* Collection entries
------------------------------------------------

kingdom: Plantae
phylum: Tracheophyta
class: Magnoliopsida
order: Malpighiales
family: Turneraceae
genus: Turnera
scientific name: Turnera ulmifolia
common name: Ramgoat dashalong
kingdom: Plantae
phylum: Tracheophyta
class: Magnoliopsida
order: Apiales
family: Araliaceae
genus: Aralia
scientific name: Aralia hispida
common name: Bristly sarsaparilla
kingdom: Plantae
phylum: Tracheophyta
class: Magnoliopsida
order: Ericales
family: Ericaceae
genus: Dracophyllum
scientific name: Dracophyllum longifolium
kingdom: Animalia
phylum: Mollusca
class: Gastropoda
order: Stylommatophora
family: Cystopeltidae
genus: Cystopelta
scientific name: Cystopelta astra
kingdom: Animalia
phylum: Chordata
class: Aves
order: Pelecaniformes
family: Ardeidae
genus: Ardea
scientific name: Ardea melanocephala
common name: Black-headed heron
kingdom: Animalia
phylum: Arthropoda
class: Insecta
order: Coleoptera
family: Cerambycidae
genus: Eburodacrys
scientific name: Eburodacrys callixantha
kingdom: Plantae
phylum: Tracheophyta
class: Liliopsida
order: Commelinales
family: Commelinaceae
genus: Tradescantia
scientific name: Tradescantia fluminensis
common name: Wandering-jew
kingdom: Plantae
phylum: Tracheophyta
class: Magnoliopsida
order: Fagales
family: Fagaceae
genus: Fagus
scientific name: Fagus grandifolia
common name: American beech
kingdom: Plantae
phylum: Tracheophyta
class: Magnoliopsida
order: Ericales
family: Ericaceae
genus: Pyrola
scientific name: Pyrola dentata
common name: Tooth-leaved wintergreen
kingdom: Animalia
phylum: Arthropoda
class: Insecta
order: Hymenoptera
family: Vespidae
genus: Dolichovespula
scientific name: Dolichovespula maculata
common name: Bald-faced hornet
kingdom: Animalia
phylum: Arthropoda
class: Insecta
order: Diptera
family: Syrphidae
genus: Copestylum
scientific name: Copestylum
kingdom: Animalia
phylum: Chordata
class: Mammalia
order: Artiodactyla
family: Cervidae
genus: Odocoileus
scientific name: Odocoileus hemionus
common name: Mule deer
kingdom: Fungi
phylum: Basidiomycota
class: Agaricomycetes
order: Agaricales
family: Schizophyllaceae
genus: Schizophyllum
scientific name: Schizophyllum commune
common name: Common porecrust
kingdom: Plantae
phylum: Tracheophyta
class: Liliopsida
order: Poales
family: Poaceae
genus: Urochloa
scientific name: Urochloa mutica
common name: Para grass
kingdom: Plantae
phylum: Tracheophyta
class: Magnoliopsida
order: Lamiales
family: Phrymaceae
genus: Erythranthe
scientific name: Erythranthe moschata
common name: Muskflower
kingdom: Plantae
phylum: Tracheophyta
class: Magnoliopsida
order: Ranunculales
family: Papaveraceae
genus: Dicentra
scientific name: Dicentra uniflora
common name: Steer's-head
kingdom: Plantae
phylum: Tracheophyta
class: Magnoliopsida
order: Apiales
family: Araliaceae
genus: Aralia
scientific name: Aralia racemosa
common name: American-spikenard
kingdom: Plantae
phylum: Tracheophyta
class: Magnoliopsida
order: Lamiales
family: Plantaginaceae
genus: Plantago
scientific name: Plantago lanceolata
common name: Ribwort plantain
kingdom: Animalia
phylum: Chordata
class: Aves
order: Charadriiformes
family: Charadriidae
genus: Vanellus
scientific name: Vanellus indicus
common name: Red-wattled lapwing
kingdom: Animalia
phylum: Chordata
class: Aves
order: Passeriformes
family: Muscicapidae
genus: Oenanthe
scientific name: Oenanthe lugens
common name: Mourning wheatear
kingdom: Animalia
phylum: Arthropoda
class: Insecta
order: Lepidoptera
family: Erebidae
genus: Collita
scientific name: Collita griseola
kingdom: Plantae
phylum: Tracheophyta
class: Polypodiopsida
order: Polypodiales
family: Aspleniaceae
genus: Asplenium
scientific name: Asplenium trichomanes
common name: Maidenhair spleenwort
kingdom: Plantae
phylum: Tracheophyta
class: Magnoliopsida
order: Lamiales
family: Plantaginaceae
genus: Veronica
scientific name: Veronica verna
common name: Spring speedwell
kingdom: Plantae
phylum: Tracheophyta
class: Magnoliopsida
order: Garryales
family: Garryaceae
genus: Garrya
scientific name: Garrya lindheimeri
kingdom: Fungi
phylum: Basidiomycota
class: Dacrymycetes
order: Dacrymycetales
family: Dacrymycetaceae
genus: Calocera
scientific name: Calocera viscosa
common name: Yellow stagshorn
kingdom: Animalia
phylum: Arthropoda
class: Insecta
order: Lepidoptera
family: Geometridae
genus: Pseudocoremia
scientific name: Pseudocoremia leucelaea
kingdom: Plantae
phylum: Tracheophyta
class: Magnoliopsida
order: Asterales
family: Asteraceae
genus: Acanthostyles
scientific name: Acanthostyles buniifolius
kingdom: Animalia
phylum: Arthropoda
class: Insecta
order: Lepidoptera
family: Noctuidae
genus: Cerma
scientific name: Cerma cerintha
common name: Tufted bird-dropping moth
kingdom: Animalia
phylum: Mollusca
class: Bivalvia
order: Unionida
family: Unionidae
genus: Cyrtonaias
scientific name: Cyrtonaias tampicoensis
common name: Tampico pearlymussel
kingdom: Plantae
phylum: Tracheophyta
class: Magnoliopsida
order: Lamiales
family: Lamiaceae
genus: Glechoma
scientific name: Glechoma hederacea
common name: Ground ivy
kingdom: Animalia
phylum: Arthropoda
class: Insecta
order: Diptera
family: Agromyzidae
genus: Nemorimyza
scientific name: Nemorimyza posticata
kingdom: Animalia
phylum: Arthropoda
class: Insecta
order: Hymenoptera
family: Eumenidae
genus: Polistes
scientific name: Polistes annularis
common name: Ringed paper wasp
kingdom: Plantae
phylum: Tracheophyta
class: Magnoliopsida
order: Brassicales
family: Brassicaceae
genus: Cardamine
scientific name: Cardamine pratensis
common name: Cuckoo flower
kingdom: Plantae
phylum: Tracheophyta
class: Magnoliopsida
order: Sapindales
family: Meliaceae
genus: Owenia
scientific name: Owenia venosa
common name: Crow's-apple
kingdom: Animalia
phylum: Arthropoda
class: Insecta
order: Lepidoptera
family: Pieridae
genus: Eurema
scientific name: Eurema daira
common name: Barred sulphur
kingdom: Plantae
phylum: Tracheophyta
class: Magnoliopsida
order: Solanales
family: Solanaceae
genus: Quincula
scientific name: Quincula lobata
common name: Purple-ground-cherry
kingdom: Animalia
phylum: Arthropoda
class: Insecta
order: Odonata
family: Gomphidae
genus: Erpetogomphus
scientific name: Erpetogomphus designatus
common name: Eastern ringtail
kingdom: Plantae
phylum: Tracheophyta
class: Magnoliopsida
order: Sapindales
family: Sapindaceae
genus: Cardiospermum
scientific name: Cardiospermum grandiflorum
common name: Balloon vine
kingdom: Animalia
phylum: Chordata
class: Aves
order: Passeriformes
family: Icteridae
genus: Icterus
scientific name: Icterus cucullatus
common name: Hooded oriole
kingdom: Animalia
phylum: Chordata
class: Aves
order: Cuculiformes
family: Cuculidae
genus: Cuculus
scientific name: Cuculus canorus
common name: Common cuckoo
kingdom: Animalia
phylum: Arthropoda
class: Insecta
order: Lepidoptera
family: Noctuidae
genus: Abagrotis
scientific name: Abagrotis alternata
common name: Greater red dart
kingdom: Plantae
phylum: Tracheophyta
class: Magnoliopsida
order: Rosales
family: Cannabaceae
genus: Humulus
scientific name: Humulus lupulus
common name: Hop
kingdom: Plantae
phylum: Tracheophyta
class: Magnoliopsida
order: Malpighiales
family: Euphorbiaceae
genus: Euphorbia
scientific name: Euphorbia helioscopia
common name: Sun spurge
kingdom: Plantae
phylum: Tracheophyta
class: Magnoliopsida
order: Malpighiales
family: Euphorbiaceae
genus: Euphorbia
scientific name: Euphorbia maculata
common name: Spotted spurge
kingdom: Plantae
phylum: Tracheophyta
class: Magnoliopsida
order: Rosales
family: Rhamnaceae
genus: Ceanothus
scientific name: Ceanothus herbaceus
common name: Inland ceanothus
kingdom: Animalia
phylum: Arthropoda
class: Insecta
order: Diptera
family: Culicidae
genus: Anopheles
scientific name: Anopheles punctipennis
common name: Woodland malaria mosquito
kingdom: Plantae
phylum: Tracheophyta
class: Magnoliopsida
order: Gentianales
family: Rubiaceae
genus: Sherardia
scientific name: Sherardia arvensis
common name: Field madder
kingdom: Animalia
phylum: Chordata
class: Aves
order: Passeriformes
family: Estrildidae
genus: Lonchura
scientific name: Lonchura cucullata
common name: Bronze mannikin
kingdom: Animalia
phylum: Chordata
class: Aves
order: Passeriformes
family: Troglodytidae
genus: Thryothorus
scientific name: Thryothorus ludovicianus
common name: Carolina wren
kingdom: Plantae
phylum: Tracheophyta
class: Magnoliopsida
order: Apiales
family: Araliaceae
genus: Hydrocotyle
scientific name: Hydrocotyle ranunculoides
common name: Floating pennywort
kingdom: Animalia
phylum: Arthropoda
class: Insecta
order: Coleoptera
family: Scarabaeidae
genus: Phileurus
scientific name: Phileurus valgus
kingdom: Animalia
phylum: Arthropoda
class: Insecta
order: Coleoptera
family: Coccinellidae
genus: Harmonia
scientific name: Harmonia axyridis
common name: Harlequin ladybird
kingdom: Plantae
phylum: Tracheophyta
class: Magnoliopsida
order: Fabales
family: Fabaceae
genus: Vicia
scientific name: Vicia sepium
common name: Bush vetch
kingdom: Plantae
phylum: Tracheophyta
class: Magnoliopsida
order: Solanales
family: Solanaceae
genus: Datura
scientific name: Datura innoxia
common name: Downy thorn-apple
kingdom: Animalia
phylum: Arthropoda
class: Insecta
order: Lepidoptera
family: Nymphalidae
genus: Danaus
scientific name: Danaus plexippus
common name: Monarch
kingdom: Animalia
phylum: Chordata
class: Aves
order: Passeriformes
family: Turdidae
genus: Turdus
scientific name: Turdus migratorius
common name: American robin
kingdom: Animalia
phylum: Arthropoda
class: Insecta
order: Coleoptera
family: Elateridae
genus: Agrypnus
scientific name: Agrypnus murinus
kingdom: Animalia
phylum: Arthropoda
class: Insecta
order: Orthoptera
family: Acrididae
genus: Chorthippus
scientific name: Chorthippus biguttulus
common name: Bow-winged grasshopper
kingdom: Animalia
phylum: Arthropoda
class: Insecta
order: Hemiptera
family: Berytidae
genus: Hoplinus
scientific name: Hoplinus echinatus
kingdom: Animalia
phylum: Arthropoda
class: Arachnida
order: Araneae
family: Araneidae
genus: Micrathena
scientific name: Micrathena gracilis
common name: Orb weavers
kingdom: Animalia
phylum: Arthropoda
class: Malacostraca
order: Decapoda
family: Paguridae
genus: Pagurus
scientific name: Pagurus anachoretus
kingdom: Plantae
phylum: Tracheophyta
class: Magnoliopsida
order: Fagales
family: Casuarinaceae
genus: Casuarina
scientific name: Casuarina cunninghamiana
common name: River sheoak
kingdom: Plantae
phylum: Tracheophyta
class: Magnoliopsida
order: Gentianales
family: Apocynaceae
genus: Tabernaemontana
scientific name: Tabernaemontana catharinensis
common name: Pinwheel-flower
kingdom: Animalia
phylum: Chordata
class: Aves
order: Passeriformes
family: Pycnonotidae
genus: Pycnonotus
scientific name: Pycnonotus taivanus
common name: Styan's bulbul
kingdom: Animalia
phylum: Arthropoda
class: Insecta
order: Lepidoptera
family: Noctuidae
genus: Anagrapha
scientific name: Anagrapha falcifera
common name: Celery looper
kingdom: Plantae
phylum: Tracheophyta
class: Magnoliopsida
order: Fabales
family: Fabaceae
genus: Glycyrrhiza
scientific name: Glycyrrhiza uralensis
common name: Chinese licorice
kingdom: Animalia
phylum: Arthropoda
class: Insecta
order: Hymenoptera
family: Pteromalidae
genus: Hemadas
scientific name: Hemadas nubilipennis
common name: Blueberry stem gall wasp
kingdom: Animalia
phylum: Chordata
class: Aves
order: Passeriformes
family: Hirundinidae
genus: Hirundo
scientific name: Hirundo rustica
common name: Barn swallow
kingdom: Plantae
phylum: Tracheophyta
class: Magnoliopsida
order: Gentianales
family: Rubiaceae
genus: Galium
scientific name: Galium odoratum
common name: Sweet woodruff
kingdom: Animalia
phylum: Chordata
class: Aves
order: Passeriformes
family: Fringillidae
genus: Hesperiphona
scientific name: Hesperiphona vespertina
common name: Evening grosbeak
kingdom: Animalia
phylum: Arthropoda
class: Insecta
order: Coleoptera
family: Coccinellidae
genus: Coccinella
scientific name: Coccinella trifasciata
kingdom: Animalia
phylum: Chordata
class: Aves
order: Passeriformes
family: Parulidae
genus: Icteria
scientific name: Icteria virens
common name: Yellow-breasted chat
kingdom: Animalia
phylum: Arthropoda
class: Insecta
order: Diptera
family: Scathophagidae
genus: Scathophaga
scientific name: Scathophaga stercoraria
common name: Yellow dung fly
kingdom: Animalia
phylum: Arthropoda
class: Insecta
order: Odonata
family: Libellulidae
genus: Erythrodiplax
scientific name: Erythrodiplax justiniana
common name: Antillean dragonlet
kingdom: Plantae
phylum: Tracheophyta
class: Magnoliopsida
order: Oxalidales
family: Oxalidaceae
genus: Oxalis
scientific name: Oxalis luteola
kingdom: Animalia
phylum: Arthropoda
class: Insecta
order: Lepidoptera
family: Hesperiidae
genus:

------------------------------------------------

* AIM
Could you transcribe the records above exactly, from the line with "genus: Pseudocoremia" to the line with "scientific name: Quincula lobata", including both of those lines?

* RESPONSE
genus: Pseudocoremia
scientific name: Pseudocoremia leucelaea
kingdom: Plantae
phylum: Tracheophyta
class: Magnoliopsida
order: Asterales
family: Asteraceae
genus: Acanthostyles
scientific name: Acanthostyles buniifolius
kingdom: Animalia
phylum: Arthropoda
class: Insecta
order: Lepidoptera
family: Noctuidae
genus: Cerma
scientific name: Cerma cerintha
common name: Tufted bird-dropping moth
kingdom: Animalia
phylum: Mollusca
class: Bivalvia
order: Unionida
family: Unionidae
genus: Cyrtonaias
scientific name: Cyrtonaias tampicoensis
common name: Tampico pearlymussel
kingdom: Plantae
phylum: Tracheophyta
class: Magnoliopsida
order: Lamiales
family: Lamiaceae
genus: Glechoma
scientific name: Glechoma hederacea
common name: Ground ivy
kingdom: Animalia
phylum: Arthropoda
class: Insecta
order: Diptera
family: Agromyzidae
genus: Nemorimyza
scientific name: Nemorimyza posticata
kingdom: Animalia
phylum: Arthropoda
class: Insecta
order: Hymenoptera
family: Eumenidae
genus: Polistes
scientific name: Polistes annularis
common name: Ringed paper wasp
kingdom: Plantae
phylum: Tracheophyta
class: Magnoliopsida
order: Brassicales
family: Brassicaceae
genus: Cardamine
scientific name: Cardamine pratensis
common name: Cuckoo flower
kingdom: Plantae
phylum: Tracheophyta
class: Magnoliopsida
order: Sapindales
family: Meliaceae
genus: Owenia
scientific name: Owenia venosa
common name: Crow's-apple
kingdom: Animalia
phylum: Arthropoda
class: Insecta
order: Lepidoptera
family: Pieridae
genus: Eurema
scientific name: Eurema daira
common name: Barred sulphur
kingdom: Plantae
phylum: Tracheophyta
class: Magnoliopsida
order: Solanales
family: Solanaceae
genus: Quincula
scientific name: Quincula lobata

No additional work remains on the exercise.